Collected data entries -
────

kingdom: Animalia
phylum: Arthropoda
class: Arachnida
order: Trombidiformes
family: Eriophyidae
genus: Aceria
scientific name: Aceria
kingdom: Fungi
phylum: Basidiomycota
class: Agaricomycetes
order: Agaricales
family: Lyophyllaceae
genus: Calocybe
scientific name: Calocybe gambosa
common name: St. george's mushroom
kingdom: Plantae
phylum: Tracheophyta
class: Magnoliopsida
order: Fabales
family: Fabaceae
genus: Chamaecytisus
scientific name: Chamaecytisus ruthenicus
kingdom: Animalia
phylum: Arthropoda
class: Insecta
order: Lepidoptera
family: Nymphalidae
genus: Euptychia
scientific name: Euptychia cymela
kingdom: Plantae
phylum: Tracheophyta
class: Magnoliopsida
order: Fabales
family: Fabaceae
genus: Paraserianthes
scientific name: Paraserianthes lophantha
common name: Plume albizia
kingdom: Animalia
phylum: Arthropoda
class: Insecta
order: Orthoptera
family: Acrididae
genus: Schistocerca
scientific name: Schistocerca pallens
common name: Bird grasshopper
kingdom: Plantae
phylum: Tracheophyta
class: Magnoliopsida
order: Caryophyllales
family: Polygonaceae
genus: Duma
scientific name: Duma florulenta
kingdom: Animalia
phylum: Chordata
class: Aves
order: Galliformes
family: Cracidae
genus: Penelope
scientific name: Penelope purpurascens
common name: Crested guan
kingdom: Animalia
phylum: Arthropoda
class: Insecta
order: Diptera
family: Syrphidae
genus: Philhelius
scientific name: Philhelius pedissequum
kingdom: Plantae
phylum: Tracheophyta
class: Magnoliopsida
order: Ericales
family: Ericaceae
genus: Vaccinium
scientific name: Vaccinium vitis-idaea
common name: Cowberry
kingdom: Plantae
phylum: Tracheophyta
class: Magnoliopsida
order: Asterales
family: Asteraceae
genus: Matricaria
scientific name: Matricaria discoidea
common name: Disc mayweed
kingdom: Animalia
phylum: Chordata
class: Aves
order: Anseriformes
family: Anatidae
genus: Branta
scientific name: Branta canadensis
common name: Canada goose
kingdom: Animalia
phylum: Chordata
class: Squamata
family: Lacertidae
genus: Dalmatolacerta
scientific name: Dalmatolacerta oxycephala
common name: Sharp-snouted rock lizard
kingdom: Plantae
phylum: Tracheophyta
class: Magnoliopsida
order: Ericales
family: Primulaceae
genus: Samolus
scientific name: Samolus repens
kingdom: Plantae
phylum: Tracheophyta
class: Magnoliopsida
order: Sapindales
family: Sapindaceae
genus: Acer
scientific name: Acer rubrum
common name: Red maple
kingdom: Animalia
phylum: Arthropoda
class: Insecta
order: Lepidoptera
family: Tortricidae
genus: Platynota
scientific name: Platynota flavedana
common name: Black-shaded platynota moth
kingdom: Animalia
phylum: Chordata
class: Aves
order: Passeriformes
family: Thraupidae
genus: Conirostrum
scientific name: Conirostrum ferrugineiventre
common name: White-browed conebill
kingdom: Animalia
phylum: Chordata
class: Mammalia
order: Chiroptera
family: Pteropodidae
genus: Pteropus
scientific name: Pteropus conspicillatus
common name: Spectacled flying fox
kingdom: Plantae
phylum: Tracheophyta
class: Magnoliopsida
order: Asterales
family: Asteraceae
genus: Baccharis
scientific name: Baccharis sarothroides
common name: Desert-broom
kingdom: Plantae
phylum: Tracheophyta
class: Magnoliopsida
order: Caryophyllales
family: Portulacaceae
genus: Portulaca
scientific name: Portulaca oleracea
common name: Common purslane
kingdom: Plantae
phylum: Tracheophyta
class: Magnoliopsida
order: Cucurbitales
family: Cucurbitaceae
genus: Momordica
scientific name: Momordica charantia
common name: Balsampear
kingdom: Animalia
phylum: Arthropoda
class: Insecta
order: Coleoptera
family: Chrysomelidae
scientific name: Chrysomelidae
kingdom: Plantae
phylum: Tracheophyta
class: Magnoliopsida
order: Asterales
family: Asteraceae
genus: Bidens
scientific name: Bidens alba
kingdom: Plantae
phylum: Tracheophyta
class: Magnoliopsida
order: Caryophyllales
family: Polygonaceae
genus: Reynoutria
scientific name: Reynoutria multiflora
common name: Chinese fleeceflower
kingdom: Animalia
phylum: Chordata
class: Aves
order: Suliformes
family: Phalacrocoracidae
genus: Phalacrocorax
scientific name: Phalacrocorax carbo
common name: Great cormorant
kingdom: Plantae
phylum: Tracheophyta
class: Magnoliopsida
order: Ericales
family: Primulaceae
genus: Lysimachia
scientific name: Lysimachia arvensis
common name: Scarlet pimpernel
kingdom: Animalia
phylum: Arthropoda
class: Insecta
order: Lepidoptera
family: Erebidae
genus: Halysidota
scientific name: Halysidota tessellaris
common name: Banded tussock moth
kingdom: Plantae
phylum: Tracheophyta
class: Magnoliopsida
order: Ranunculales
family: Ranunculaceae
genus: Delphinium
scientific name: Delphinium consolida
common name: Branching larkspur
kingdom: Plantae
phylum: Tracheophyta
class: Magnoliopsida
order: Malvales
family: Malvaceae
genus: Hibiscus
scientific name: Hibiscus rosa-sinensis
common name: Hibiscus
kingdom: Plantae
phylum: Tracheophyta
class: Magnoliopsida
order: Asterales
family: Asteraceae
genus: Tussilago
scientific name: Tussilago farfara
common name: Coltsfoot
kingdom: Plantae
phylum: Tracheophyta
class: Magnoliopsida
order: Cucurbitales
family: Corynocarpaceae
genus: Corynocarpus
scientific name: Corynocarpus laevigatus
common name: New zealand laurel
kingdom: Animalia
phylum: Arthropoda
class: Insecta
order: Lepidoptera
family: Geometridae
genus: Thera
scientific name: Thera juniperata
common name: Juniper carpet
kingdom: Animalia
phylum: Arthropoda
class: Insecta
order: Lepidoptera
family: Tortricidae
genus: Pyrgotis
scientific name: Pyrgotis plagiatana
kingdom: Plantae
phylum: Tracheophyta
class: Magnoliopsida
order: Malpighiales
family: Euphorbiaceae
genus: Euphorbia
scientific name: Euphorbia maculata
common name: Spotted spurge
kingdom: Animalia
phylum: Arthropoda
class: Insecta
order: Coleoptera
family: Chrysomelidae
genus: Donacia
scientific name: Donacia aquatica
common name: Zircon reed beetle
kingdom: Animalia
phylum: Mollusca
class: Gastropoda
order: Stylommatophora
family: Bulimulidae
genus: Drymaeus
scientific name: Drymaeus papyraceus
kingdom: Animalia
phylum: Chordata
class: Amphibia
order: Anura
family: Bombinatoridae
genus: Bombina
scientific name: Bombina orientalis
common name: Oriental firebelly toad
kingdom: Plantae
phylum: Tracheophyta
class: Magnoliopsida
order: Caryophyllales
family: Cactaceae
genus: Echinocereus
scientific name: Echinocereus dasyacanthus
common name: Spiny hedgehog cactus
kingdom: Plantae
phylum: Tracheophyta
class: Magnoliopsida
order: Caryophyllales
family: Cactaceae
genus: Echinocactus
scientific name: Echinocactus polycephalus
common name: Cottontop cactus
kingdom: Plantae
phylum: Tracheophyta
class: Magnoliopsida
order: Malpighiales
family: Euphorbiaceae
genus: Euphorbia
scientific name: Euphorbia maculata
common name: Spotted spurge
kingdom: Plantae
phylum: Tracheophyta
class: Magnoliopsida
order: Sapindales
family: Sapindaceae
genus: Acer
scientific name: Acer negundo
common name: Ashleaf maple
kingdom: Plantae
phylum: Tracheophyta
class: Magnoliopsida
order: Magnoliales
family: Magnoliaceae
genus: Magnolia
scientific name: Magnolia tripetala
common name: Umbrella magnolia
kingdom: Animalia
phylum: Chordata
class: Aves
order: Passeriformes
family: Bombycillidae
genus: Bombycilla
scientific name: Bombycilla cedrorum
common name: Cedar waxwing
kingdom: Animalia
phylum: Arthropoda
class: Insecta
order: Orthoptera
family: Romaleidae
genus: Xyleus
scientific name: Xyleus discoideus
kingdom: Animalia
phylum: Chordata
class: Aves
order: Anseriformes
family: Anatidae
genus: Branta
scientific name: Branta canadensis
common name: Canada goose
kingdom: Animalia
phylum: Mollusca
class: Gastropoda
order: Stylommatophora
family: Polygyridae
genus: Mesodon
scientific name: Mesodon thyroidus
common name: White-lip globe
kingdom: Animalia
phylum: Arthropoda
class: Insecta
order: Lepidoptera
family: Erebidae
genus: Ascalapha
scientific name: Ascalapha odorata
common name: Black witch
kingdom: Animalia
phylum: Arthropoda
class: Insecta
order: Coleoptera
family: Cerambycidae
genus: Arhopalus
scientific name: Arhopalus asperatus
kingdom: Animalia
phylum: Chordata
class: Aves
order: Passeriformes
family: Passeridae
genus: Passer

────

Work to be completed -
Format the entries from the first line up to and including the line with "genus: Calocybe" as a Markdown table with the columns Row and Line, giving each line its row number and leaving out any blank lines.

Solution to this task -
| Row | Line |
|---|---|
| 1 | kingdom: Animalia |
| 2 | phylum: Arthropoda |
| 3 | class: Arachnida |
| 4 | order: Trombidiformes |
| 5 | family: Eriophyidae |
| 6 | genus: Aceria |
| 7 | scientific name: Aceria |
| 8 | kingdom: Fungi |
| 9 | phylum: Basidiomycota |
| 10 | class: Agaricomycetes |
| 11 | order: Agaricales |
| 12 | family: Lyophyllaceae |
| 13 | genus: Calocybe |